What the task asks:
Reproduce every line of the listing as written, apart from the pictures.
------------------------------------------------------------------------
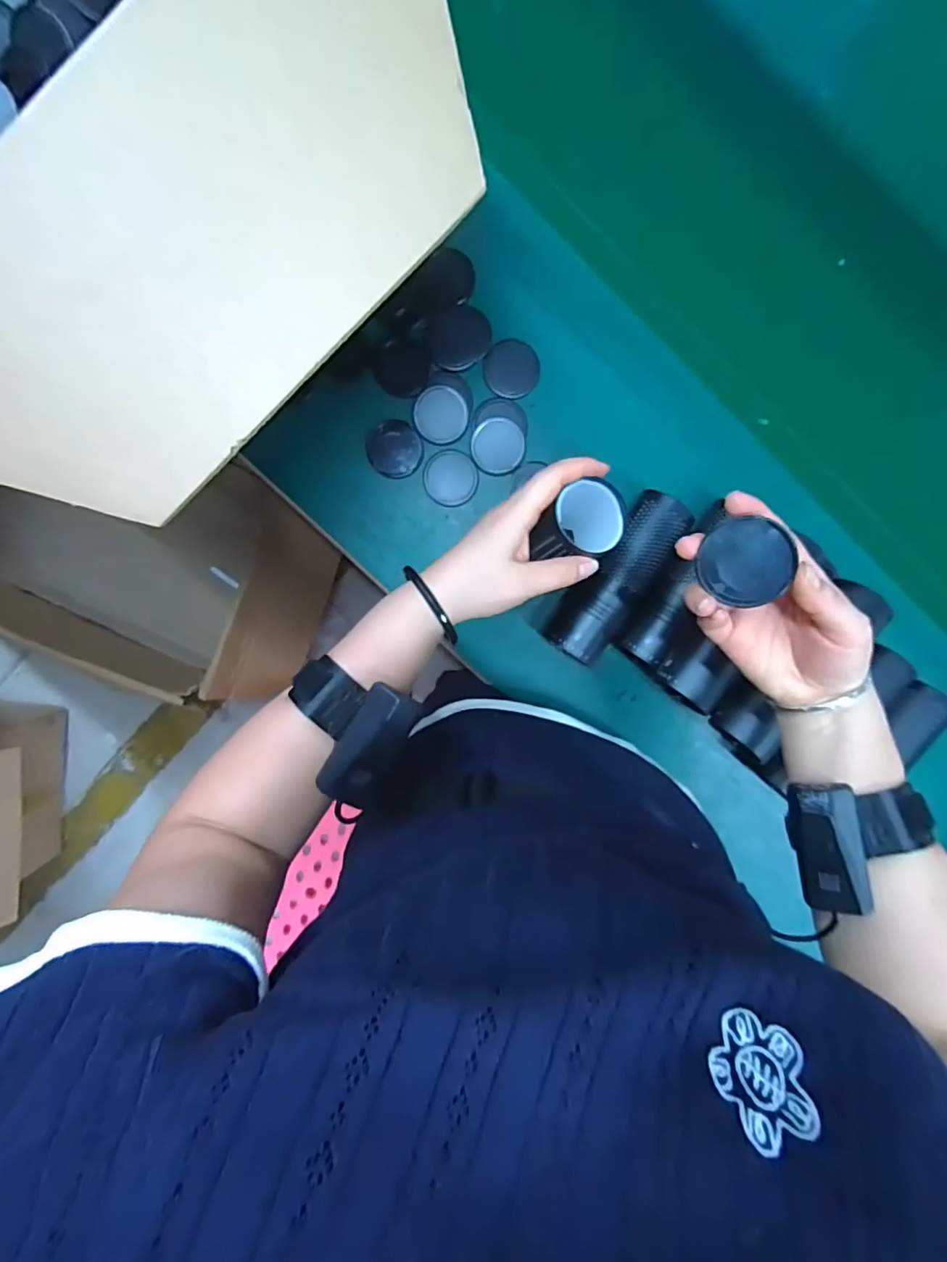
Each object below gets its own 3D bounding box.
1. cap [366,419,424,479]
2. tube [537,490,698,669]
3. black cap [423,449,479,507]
[{"bbox_3d":[-0.074,-0.170,0.513,0.051,0.005,0.051,1,95,-2],"label":"cap"},{"bbox_3d":[0.133,-0.051,0.505,0.063,0.056,0.162,32,93,-5],"label":"tube"},{"bbox_3d":[-0.021,-0.145,0.519,0.050,0.004,0.050,0,95,-2],"label":"black cap"}]

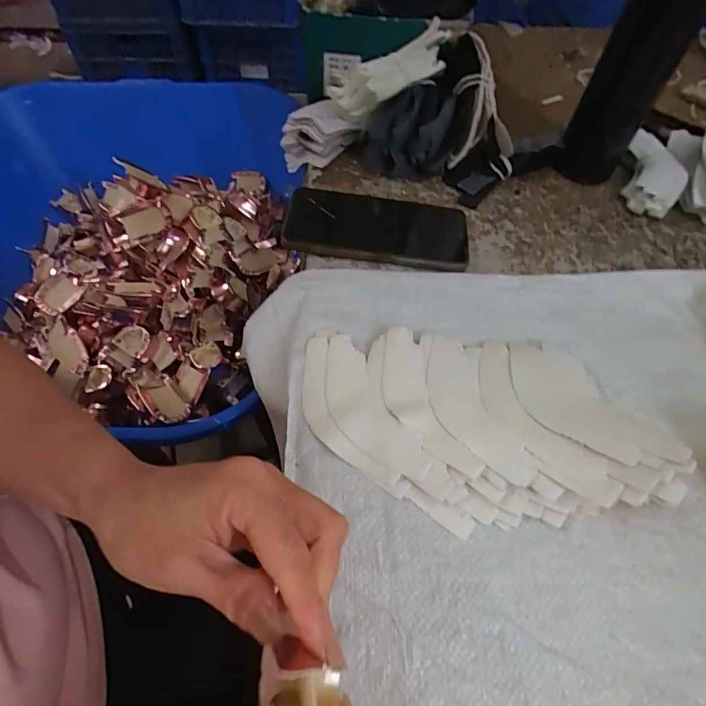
------------------------------------------------------------------------
Result of the exercise:
Each object below gets its own 3D bounding box.
1. cap [366,419,424,479]
2. tube [537,490,698,669]
3. black cap [423,449,479,507]
[{"bbox_3d":[-0.074,-0.170,0.513,0.051,0.005,0.051,1,95,-2],"label":"cap"},{"bbox_3d":[0.133,-0.051,0.505,0.063,0.056,0.162,32,93,-5],"label":"tube"},{"bbox_3d":[-0.021,-0.145,0.519,0.050,0.004,0.050,0,95,-2],"label":"black cap"}]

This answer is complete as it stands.